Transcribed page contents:
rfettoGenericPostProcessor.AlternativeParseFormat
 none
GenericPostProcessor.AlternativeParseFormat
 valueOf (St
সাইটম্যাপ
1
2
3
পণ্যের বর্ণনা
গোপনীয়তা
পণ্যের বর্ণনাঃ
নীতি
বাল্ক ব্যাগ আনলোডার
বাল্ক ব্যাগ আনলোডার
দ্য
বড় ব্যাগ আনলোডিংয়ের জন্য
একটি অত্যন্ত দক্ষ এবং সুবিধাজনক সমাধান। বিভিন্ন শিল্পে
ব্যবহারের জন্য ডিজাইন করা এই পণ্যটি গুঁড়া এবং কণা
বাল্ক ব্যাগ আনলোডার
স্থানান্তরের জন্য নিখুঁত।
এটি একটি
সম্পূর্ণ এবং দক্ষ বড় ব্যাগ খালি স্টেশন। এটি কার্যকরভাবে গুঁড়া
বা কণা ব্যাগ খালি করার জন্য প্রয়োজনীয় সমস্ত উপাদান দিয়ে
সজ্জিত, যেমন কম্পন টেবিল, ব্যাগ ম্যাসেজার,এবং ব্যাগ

▶ Assignment
What is needed here is an exact copy of every record.

▶ Answer to this task
rfettoGenericPostProcessor.AlternativeParseFormat
 none
GenericPostProcessor.AlternativeParseFormat
 valueOf (St
সাইটম্যাপ
1
2
3
পণ্যের বর্ণনা
গোপনীয়তা
পণ্যের বর্ণনাঃ
নীতি
বাল্ক ব্যাগ আনলোডার
বাল্ক ব্যাগ আনলোডার
দ্য
বড় ব্যাগ আনলোডিংয়ের জন্য
একটি অত্যন্ত দক্ষ এবং সুবিধাজনক সমাধান। বিভিন্ন শিল্পে
ব্যবহারের জন্য ডিজাইন করা এই পণ্যটি গুঁড়া এবং কণা
বাল্ক ব্যাগ আনলোডার
স্থানান্তরের জন্য নিখুঁত।
এটি একটি
সম্পূর্ণ এবং দক্ষ বড় ব্যাগ খালি স্টেশন। এটি কার্যকরভাবে গুঁড়া
বা কণা ব্যাগ খালি করার জন্য প্রয়োজনীয় সমস্ত উপাদান দিয়ে
সজ্জিত, যেমন কম্পন টেবিল, ব্যাগ ম্যাসেজার,এবং ব্যাগ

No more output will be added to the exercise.